In our previous study, we disclosed that the protein function prediction problem is naturally and inherently Multi-Instance Multilabel (MIML) learning tasks. Automated protein function prediction was typically implemented under the assumption that the functions of labeled proteins are complete; that is, there are no missing labels. In contrast, in practice just a subset of the functions of a protein are known, and whether this protein has additional functions is unknown. It is evident that the protein function prediction tasks suffer from weak-label problems, and we disclose that prediction of protein functions with incomplete annotation matches well with the MIML with weak-label learning framework in this paper. In this paper, we have applied the state-of-the-art MIML with weak-label learning algorithm MIMLwel for predicting protein function in two typical real-world electricigens organisms which have been widely used in microbial fuel cells (MFCs) researches.

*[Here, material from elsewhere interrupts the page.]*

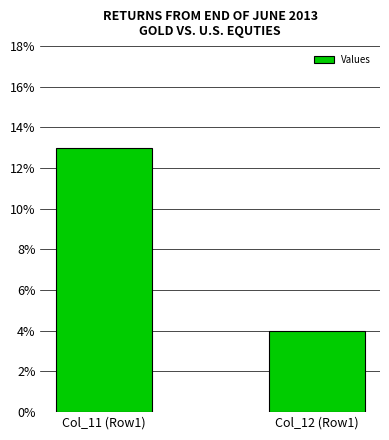

What is the sum of all values?

17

Our experimental results show that MIMLwel is superior to most state-of-the-art MIML algorithms, which validates the effectiveness of MIMLwel algorithm in predicting protein functions with incomplete annotation.

Conflict of Interests

The authors declare that there is no conflict of interests regarding the publication of this paper.

Acknowledgments

This research was supported by the National Science Foundation of China (61203289, 61071092, and 61205057), China Postdoctoral Science Foundation (20110490129, 2013T60523), and Natural Science Foundation of the Higher Education Institutions of Jiangsu Province, China (12KJB520010).